Interesting. My window affords me this wonderful view of one of the greatest cities in the world, and after two years of looking through it I know no more about the buildings that I look upon than on the day I first looked at this view.
Well, that’s not entirely true.
I now know that the apartment building just off to the side in line with the Chrysler is called The Vanderbilt. The Croatian beauty that I met at the party at the Turkish embassy last Friday night told me she lived there. I had just told her that I lived at the High Point and she offered that she lived at the Vanderbilt in a way that suggested I must know her building.
Of course I should have, but I didn’t. I knew enough to know that it was one of the buildings close by, but I was ashamed to admit that I did not know which one the Vanderbilt was. I had asked the doorman of my building which one the Vanderbilt was and he pointed it out. Just obliquely opposite my own building.
Right across the street.
From my window I wonder how many other buildings, beautiful or interesting in some respect, do I still not know.
Almost all of them.
My eyes look but they do not see. Isn’t this somebody’s famous saying? Very appropriate to me it seems.
I am only now awakening to discoveries in waiting. Right before my eyes, and right outside my window. Is this a metaphor for my life? Why should I care? What does it matter that I don’t know anything about the buildings that I see through my window?
What does it matter, for that matter, that I don’t know anything about the people that I see every day? The guys that work downstairs in my building, the old guy that sits in the Starbucks that I frequent, the Chinese lady in the dry cleaning establishment around the corner.
Perhaps because their stories may enrich my life. As an example, I can use the old guy that I see at my favorite neighborhood Starbucks. I actually do know something about him. He’s been in the neighborhood for a thousand years to hear him tell it. He knows everything about the neighborhood and he’s constantly being greeted by passers-by.
Often I’ve seen people pass by the Starbucks and turn around and come inside when they see him. He’s very pleasant. He certainly has his opinions but he’s got that certain sensibility that some acquire with old age which he displays by sharing his opinions only within his circle or upon solicitation. I’ve enjoyed his company and he’s made my neighborhood and particularly this Starbucks feel like my hood.
His name is Jim.
Jim lives just across the street from the Starbucks we frequent in a landmark of the neighborhood. It always struck me because it’s most defining aspect is its windows. The building, one of the Kips Bay Towers on 2nd Ave and 32nd St. in midtown Manhattan, has more windows than any apartment building I’ve ever seen.
Designed by I.M. Pei it is one of two towers that are these gigantic rectangular buildings that is unremarkable (to my untrained eye) except for its windows. Windows cover almost all of it’s exterior surface area.
Jim is sitting right next to me now as I write this and it occurs to me that Jim lives in one of those windows. One story among thousands of stories, all wrapped up in the giant story of the building itself.

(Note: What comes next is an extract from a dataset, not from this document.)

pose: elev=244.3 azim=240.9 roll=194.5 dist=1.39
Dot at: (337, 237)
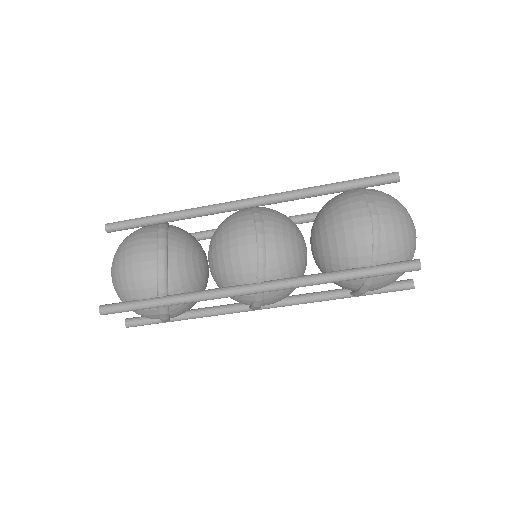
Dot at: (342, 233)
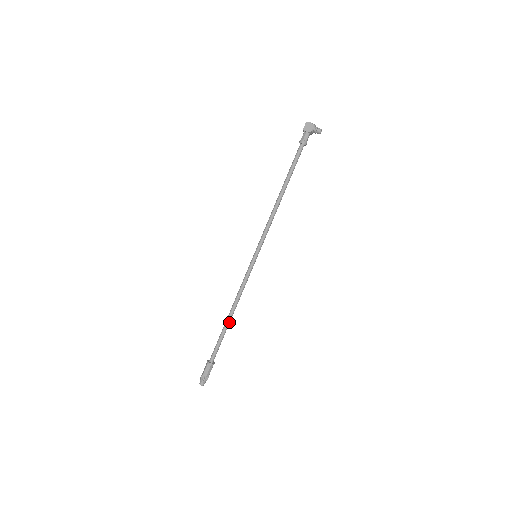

Every window in every building is a story. One of the windows in the Vanderbilt is the story of that Croatian girl I met the other night. My own window that I look out every day is a story for someone else looking in, but for me looking out it’s thousands of stories.
It’s kind of like a library that holds thousands of books that I will never read, but I have the choice of picking any one of them at any time and by my experiencing the story my own story becomes more interesting.
From now on, I’ll be more observant of the stories that are right before my eyes, my own windows to the world.